(What the exercise asks):
Hand back all records exactly, pictures omitted.

#### Given records ####

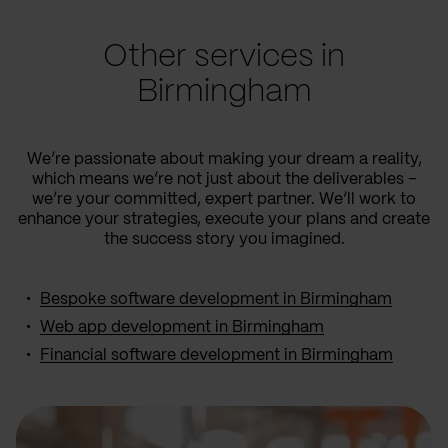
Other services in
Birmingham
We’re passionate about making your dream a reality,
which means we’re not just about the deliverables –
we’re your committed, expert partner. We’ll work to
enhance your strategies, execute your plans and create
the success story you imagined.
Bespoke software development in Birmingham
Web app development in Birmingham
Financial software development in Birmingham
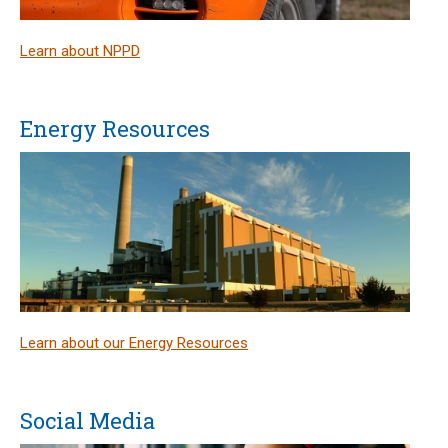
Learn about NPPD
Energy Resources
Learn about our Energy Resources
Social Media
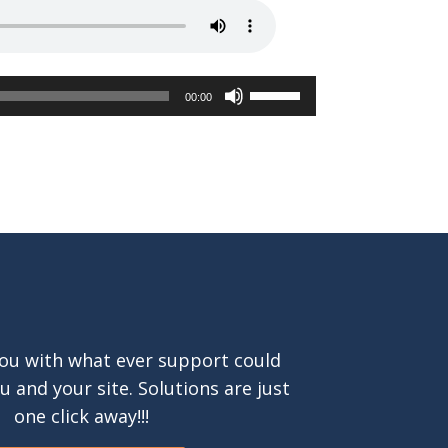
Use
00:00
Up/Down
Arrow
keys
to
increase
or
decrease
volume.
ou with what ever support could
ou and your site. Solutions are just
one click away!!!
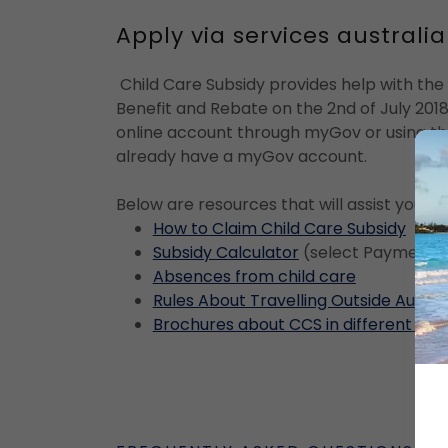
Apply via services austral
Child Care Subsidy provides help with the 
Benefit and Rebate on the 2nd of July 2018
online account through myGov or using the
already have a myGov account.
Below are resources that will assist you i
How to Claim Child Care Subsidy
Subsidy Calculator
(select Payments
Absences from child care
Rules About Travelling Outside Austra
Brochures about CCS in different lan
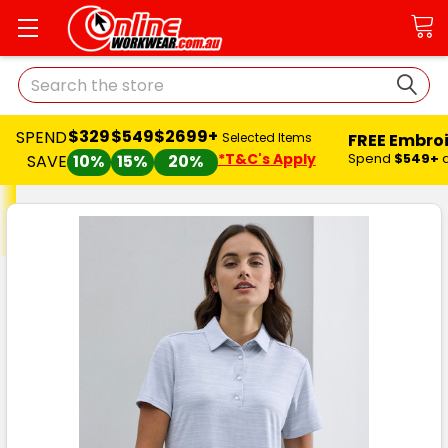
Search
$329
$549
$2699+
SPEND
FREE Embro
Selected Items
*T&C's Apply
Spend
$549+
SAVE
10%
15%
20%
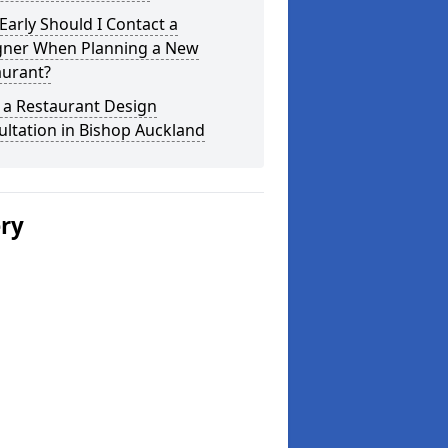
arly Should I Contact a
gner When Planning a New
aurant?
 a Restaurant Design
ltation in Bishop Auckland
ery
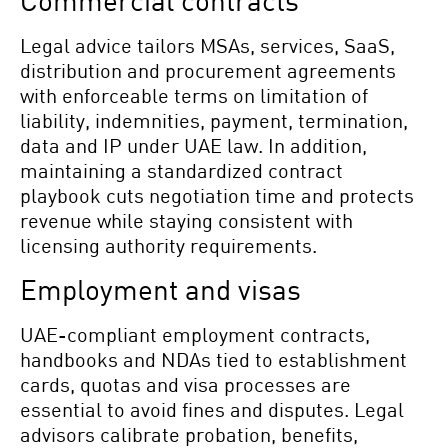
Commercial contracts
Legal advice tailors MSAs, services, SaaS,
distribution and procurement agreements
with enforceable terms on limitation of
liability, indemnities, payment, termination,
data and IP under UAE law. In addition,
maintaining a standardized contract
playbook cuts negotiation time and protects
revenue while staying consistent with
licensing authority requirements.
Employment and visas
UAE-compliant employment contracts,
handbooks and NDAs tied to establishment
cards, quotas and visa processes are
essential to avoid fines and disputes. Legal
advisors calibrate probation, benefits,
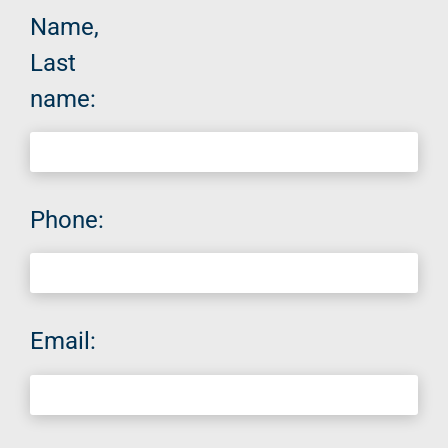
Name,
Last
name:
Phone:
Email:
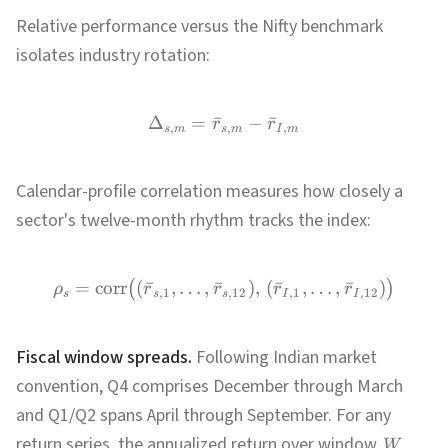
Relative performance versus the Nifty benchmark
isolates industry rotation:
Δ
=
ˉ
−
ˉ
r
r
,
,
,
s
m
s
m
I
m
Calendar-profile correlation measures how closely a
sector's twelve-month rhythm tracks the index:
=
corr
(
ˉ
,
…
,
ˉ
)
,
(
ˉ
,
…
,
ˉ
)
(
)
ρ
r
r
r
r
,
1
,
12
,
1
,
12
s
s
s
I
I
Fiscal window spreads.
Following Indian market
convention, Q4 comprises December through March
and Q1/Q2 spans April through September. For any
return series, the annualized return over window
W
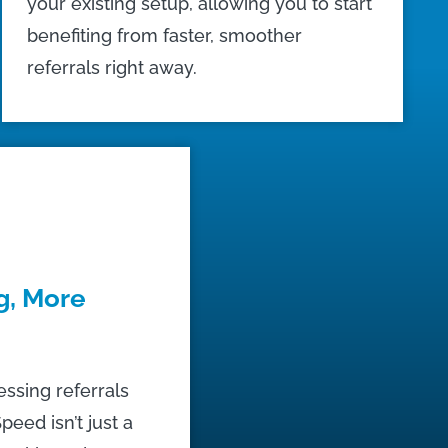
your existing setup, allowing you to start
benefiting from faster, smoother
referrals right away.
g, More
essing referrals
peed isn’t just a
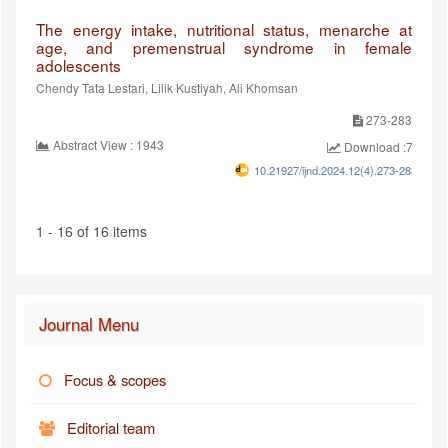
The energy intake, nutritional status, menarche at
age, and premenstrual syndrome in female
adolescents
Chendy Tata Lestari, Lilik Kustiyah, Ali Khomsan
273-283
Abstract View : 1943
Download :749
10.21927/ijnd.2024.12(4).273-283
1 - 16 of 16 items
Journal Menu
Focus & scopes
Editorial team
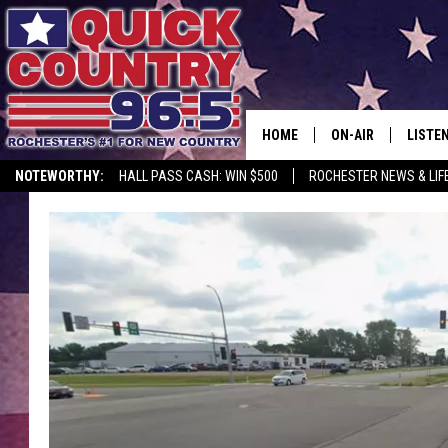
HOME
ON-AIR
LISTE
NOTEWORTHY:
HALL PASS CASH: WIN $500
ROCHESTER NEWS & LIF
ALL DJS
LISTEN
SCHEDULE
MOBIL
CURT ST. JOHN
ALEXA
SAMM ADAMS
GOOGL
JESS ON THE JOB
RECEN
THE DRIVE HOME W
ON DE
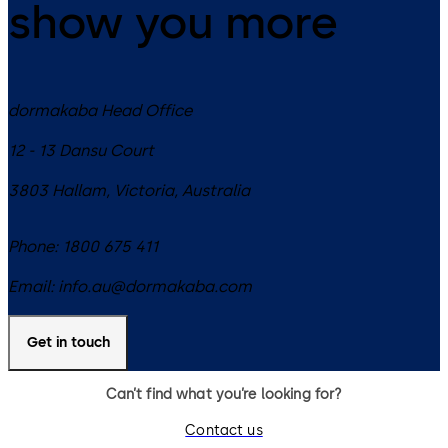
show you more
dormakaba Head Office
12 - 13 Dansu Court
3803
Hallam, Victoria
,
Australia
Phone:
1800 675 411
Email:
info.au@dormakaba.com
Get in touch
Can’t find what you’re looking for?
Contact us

####

(Answer to the problem):
Other services in
Birmingham
We’re passionate about making your dream a reality,
which means we’re not just about the deliverables –
we’re your committed, expert partner. We’ll work to
enhance your strategies, execute your plans and create
the success story you imagined.
Bespoke software development in Birmingham
Web app development in Birmingham
Financial software development in Birmingham
Learn about NPPD
Energy Resources
Learn about our Energy Resources
Social Media
Use
00:00
Up/Down
Arrow
keys
to
increase
or
decrease
volume.
ou with what ever support could
ou and your site. Solutions are just
one click away!!!
Apply via services austral
Child Care Subsidy provides help with the 
Benefit and Rebate on the 2nd of July 2018
online account through myGov or using the
already have a myGov account.
Below are resources that will assist you i
How to Claim Child Care Subsidy
Subsidy Calculator
(select Payments
Absences from child care
Rules About Travelling Outside Austra
Brochures about CCS in different lan
Search
$329
$549
$2699+
SPEND
FREE Embro
Selected Items
*T&C's Apply
Spend
$549+
SAVE
10%
15%
20%
arly Should I Contact a
gner When Planning a New
aurant?
 a Restaurant Design
ltation in Bishop Auckland
ery
Commercial contracts
Legal advice tailors MSAs, services, SaaS,
distribution and procurement agreements
with enforceable terms on limitation of
liability, indemnities, payment, termination,
data and IP under UAE law. In addition,
maintaining a standardized contract
playbook cuts negotiation time and protects
revenue while staying consistent with
licensing authority requirements.
Employment and visas
UAE-compliant employment contracts,
handbooks and NDAs tied to establishment
cards, quotas and visa processes are
essential to avoid fines and disputes. Legal
advisors calibrate probation, benefits,
Name,
Last
name:
Phone:
Email:
Relative performance versus the Nifty benchmark
isolates industry rotation:
Δ
=
ˉ
−
ˉ
r
r
,
,
,
s
m
s
m
I
m
Calendar-profile correlation measures how closely a
sector's twelve-month rhythm tracks the index:
=
corr
(
ˉ
,
…
,
ˉ
)
,
(
ˉ
,
…
,
ˉ
)
(
)
ρ
r
r
r
r
,
1
,
12
,
1
,
12
s
s
s
I
I
Fiscal window spreads.
Following Indian market
convention, Q4 comprises December through March
and Q1/Q2 spans April through September. For any
return series, the annualized return over window
W
your existing setup, allowing you to start
benefiting from faster, smoother
referrals right away.
g, More
essing referrals
peed isn’t just a
The energy intake, nutritional status, menarche at
age, and premenstrual syndrome in female
adolescents
Chendy Tata Lestari, Lilik Kustiyah, Ali Khomsan
273-283
Abstract View : 1943
Download :749
10.21927/ijnd.2024.12(4).273-283
1 - 16 of 16 items
Journal Menu
Focus & scopes
Editorial team
HOME
ON-AIR
LISTE
NOTEWORTHY:
HALL PASS CASH: WIN $500
ROCHESTER NEWS & LIF
ALL DJS
LISTEN
SCHEDULE
MOBIL
CURT ST. JOHN
ALEXA
SAMM ADAMS
GOOGL
JESS ON THE JOB
RECEN
THE DRIVE HOME W
ON DE
show you more
dormakaba Head Office
12 - 13 Dansu Court
3803
Hallam, Victoria
,
Australia
Phone:
1800 675 411
Email:
info.au@dormakaba.com
Get in touch
Can’t find what you’re looking for?
Contact us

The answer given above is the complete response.